Misâk-ı Millî ve Lozan Barış Konferansı Belgelerinde Musul Meselesi
Giriş
Musul Bölgesi, I. Dünya Savaşı sonlarına kadar Batılı kaynaklarda genellikle, Irak"tan ayrı olarak, yukarı "El-Cezire" bölgesi içinde gösterilmiştir. I. Dünya Savaşı"ndan sonra ise bölge daha çok siyasî sebepler yüzünden Irak"ın parçası olarak kabul edilmiştir.
Musul, ilk olarak 1055-1056 yıllarında Selçuklu Devleti"ne bağlanmıştır. Bu tarihten itibaren Türkleşen Musul, I. Dünya Savaşı sonuna kadar değişik Türk devlet ve beyliklerinin hâkimiyet sahaları içerisinde yer almış, Türkler tarafından bir vatan toprağı olarak kabul görmüştür. Osmanlı Devleti öncesinde bölgede hüküm süren Türk devlet ve beylikleri sırayla şunlardır: Zengiler, Timurlular, Akkoyunlular ve Safeviler.
Musul, Osmanlı hâkimiyetine ilk olarak Yavuz Sultan Selim"in 1514 tarihli Çaldıran Seferi"yle girmiş, Kanuni Sultan Süleyman"ın 1534-1535 tarihinde gerçekleştirdiği Bağdat Seferi"yle bu hâkimiyet perçinlenmiştir. Osmanlı hâkimiyeti ile Musul, Süleymaniye, Kerkük ve Musul sancaklarından meydana gelen bir vilâyetin merkezi olmuştur. XX. yüzyılın başlarında vilâyetin nüfusu ise 350.000 civarındadır.

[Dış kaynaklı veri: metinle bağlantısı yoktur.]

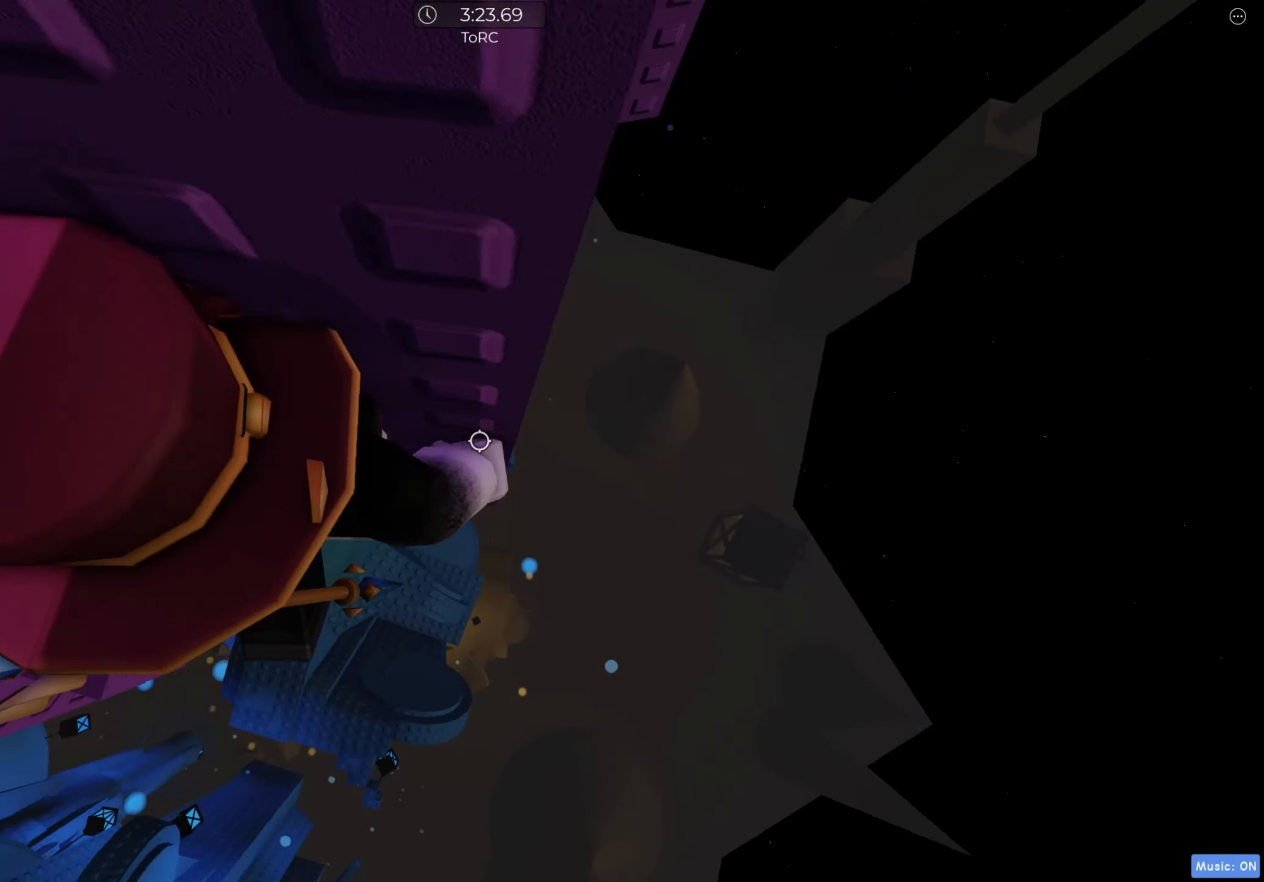
{"keys": ["d"], "events": [[83, "space", "up"]]}
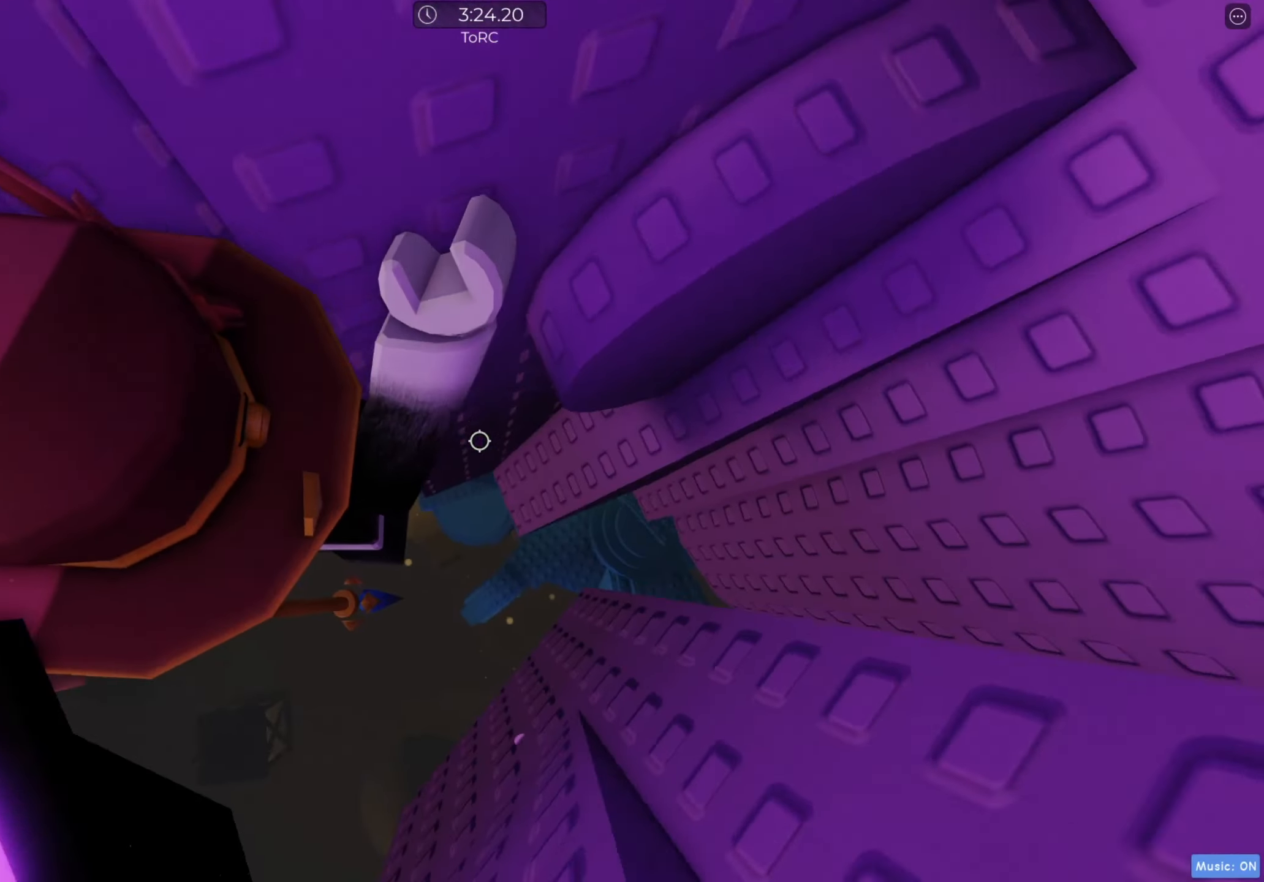
{"keys": ["space"], "events": [[300, "s", "down"], [333, "d", "up"], [450, "s", "up"], [450, "space", "down"]]}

İtilaf Devletleri gerek Paris Barış Konferansında gerekse San Remo görüşmelerinde Musul"u aralarında pazarlık konusu yapmışlardır. 25 Nisan 1920 tarihinde San Remo"da imza edilen Musul petrolleri konusundaki anlaşma galip devletlerin petrol paylarını tespit etmekteydi. Buna göre, petrol şirketi devamlı olarak İngiliz yönetiminde kalacak, ayrıca İngiltere hisselerin %75"ine sahip olacak ve eski Alman hissesi olan % 25"lik pay ise Fransa"ya devredilecekti.(1)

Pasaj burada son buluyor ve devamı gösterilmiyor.